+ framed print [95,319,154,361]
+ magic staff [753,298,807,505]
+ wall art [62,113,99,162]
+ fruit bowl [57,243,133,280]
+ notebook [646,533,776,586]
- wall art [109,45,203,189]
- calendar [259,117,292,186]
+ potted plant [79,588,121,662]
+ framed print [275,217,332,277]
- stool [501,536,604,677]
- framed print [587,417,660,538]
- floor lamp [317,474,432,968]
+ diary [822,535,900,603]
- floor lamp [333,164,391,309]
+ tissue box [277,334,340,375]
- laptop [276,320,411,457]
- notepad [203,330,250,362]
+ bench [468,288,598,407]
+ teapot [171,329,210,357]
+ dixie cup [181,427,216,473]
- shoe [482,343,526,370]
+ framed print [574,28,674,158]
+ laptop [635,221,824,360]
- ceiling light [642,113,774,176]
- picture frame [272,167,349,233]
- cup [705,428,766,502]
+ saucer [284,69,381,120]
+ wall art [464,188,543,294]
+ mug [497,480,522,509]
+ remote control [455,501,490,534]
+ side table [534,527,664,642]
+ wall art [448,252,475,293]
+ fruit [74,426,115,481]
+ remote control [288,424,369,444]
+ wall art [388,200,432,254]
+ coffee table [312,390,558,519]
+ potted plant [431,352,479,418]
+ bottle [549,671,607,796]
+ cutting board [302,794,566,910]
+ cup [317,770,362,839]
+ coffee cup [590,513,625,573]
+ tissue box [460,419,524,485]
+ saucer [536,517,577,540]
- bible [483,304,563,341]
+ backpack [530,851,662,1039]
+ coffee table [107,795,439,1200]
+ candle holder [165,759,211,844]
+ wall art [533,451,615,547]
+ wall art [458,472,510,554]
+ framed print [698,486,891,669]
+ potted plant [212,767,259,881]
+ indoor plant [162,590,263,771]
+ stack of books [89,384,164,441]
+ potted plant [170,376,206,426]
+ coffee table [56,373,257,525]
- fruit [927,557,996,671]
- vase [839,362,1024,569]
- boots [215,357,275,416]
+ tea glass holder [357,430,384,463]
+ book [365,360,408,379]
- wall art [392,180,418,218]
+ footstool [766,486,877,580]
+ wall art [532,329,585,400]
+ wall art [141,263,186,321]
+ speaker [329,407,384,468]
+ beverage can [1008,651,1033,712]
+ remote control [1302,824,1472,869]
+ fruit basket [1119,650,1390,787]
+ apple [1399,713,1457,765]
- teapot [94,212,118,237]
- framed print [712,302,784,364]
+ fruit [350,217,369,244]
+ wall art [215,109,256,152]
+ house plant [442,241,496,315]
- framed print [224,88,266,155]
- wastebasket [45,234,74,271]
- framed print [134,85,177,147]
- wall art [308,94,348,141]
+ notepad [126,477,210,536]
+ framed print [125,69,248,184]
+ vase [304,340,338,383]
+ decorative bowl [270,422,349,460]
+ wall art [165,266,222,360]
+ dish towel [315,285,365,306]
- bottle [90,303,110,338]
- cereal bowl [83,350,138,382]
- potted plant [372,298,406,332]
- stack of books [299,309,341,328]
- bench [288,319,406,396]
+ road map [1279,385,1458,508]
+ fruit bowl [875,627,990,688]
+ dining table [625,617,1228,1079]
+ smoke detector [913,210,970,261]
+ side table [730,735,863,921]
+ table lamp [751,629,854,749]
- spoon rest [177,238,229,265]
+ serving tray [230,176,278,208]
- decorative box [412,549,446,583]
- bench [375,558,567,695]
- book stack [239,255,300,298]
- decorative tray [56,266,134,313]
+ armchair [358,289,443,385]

________________________

### Activity
Transcribe the records above from the line holding "wall art [464,188,543,294]" down to the line holding "coffee table [312,390,558,519]", inclusive, without adding anything.

### Solved problem
+ wall art [464,188,543,294]
+ mug [497,480,522,509]
+ remote control [455,501,490,534]
+ side table [534,527,664,642]
+ wall art [448,252,475,293]
+ fruit [74,426,115,481]
+ remote control [288,424,369,444]
+ wall art [388,200,432,254]
+ coffee table [312,390,558,519]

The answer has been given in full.